Jackie Robinson and Wataru "Wat" Misaka are inextricably linked.

It was 1947 and both were pioneers in integrating professional sports. While Robinson broke the color barrier in baseball, Misaka did the same in basketball with much less fanfare. More than half a century before the Dallas Mavericks drafted China's Wang Zhizhi in 1999, the New York Knicks drafted Misaka, the first NBA player of Asian descent, in the first round.

Misaka, a 5-7 guard, appeared in three games and scored seven points for the 1947-48 Knicks before he was cut for reasons never made clear to him. But he recalls his brief stint in the NBA as a pleasant one.

Wataru Misaka
Despite his stint with the New York Knicks, "Wat" Misaka is a die hard Utah Jazz fan today.
Jorge Ribeiro/HOOP Japan
"We had training camp in Bear Mountain and Carl Braun was my roommate," said Misaka, 77. "Even after we returned to New York we remained very friendly and he had me out to his place out on Long Island a couple of times."
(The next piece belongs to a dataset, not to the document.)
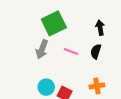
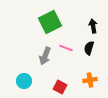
gray arrow: (42, 49) -> (45, 56), moved
cyan circle: (46, 87) -> (24, 81), moved

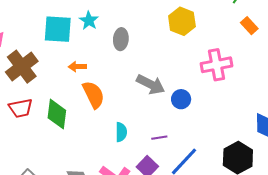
A Japanese-American, Misaka was born in Ogden, Utah, and, except for his time with the Knicks and a stint in the military, has lived in the area his whole life. After playing for Weber Junior College (now Weber State University) in Ogden, he helped guide the University of Utah to the 1944 NCAA and 1947 NIT championships and was inducted into the Utah Sports hall of Fame in 1999. Two years before, he was inducted into the Japanese-American National Bowling Hall of Fame.

Despite the specter of World War II still fresh when he broke into the NBA, Misaka experienced little intolerance while with the Knicks.

"Whether real or not, I felt less prejudice against me in New York than I did anywhere else," said Misaka. "Playing for Utah (at Madison Square Garden), New Yorkers are great fans of underdogs and they really backed us up, even against St. John's. When I went back as a Knick, there were people who remembered me from playing for Utah and would say hello on the streets, sometimes."

A Utah Jazz (who else?) fan, Misaka has followed Wang's progress with great interest. And while Misaka is rooting for the 7-1 center to be a forerunner of an influx of Asian basketball talent, Misaka is unsure whether he will feel any kinship other than one of basketball when he finally sees Wang play.

"It's kind of strange," said Misaka, who turned down an offer to play for the Harlem Globetrotters so that he could return to school to earn a degree in engineering. "My parents were Japanese. But in my entire career, I played with whites, so I just feel like I'm just like the rest. The way it was and the way they treated me, I was just another basketball player."